Report: Scion FR-S Hybrid Unlikely to Reach Production

It shouldn’t come as a terrible shock that Toyota executives are reportedly unconvinced that the rumored Scion FR-S hybrid sports car is a viable business option. Autocar reports that although Toyota engineers have the technology and capability to build a Scion FR-S hybrid, high costs and a small potential market make the project a low-likelihood prospect for production.
"We can create a product with this technology, but it needs to make proper business sense,” Toyota marketing director Fabio Capano told Autocar. “We have to prioritize.”
We were already skeptical whether a Scion FR-S hybrid would make sense, given that the FR-S is loved for its affordability, light weight, and simplicity — all traits that would go out the window were hybridization involved. Our colleagues at Motor Trend previously reported that an all-wheel-drive Scion FR-S hybrid would arrive as a sedan, adding a hybrid powertrain and in-wheel electric motors to the rumored 2.0-liter, 300-hp turbo four-cylinder FR-S sedan. The Scion FR-S hybrid sedan would cost approximately $50,000 — almost twice that of the $25,800 customers currently pay for a Scion FR-S coupe.
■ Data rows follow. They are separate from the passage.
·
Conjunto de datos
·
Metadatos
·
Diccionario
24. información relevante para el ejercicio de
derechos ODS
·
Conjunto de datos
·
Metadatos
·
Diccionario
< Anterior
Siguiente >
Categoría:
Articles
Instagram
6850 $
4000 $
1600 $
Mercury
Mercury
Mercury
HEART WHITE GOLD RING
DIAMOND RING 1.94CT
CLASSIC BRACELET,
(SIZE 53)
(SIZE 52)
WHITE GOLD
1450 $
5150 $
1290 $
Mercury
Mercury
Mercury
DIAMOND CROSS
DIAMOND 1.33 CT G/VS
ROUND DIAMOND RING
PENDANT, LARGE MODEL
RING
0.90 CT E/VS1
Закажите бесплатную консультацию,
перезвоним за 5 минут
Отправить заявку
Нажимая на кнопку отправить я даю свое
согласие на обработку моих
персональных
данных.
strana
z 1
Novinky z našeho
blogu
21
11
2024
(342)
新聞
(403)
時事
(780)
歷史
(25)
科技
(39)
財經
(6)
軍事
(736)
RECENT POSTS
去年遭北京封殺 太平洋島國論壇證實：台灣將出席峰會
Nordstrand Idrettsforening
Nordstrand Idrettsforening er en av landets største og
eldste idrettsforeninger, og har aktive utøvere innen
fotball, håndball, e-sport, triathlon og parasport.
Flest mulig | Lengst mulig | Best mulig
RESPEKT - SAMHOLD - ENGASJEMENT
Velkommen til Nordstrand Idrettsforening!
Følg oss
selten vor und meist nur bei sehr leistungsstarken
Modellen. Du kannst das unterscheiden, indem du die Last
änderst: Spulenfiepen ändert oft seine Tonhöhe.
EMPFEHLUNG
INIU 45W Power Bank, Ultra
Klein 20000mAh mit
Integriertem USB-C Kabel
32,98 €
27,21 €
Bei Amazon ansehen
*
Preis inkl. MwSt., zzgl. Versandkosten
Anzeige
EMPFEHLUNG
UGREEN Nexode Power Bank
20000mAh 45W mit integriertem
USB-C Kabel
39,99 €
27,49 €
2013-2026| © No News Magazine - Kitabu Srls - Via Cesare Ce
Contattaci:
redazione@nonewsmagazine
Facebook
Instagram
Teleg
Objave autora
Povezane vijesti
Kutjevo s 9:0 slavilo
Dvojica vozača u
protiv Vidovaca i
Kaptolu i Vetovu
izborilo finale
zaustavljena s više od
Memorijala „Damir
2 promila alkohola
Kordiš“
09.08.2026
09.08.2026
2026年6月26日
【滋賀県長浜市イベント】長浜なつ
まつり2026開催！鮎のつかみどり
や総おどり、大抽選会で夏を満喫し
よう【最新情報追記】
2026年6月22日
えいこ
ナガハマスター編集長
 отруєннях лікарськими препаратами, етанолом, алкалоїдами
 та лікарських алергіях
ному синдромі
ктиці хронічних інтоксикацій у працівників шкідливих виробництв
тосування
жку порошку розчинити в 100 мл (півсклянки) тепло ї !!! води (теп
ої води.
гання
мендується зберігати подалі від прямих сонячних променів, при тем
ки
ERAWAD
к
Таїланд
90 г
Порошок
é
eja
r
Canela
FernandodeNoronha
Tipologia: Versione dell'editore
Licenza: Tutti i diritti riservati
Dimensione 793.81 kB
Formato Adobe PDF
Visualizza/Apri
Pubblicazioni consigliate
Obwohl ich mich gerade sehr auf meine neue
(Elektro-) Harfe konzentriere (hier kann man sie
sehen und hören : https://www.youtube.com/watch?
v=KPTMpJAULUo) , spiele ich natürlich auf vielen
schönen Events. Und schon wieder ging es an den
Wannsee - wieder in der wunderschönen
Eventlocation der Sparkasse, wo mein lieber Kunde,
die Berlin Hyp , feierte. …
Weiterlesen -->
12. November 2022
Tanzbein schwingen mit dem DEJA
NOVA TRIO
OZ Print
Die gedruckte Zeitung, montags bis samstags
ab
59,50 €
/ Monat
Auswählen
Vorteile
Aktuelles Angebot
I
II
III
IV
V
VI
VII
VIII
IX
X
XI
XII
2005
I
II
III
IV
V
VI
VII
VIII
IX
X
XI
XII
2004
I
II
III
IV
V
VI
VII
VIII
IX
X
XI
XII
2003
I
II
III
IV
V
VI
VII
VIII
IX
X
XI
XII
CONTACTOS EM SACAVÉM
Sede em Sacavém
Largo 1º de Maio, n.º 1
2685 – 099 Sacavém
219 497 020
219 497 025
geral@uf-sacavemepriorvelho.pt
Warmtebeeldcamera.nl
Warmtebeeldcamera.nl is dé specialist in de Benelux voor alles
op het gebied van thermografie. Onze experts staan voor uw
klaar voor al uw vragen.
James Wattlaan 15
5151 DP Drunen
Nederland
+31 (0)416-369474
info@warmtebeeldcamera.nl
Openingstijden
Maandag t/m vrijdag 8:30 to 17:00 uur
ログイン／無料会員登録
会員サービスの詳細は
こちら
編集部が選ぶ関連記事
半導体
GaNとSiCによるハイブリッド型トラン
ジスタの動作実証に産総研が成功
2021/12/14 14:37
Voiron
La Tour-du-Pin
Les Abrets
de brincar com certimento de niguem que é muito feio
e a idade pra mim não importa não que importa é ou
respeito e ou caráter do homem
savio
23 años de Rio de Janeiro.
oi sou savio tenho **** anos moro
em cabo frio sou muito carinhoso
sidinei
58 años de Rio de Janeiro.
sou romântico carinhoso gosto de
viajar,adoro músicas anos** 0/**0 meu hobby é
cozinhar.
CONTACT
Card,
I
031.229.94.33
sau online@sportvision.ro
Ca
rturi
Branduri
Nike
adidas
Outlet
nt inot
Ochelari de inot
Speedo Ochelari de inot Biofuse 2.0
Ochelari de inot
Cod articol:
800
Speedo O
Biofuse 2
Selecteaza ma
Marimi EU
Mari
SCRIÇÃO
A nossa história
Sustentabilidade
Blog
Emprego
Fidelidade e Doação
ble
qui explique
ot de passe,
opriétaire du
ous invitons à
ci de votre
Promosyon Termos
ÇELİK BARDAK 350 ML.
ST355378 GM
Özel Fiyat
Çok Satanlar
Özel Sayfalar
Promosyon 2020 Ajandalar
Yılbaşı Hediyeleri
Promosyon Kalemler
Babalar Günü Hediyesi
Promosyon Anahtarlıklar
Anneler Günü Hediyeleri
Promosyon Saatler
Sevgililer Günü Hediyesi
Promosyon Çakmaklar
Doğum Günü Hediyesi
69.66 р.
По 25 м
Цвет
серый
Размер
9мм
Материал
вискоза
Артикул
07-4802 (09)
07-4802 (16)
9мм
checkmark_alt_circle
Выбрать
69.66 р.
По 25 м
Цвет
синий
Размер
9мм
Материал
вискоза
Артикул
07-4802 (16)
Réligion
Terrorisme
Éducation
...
Toyota is hardly abandoning its hybrid sports car plans at large, however. The so-called Silk Road project being developed in collaboration with BMW is still a go, and Autocar reports that a larger sports car using a Le Mans-derived hybrid drivetrain combined with supercapacitor technology is on the way. BMW is expected to supply a small-displacement four-cylinder engine, front-wheel electric motors (for all-wheel drive) and lightweight technology derived from Project i, while Toyota will engineer the car’s torque vectoring and supercapacitor technology sourced from the TS030 LMP race car.
Speculation about additional Scion FR-S variants has wafted around the automotive world essentially since the FR-S and its twin, the Subaru BRZ, debuted. Chief among these are the aforementioned FR-S sedan, which would add 20 inches of length, 4 inches of height, and undoubtedly a chunk of extra weight. AlthoughSubaru has denied involvement pointblank, Toyota is also in the development stages for a Scion FR-S convertible based on the FT-86 Open concept, which made the rounds during the 2013 auto show season. The power soft-top Scion FR-S would slap on more than 60 pounds of mass, and likely retain the 200-hp boxer-four used in the much-loved sport coupe.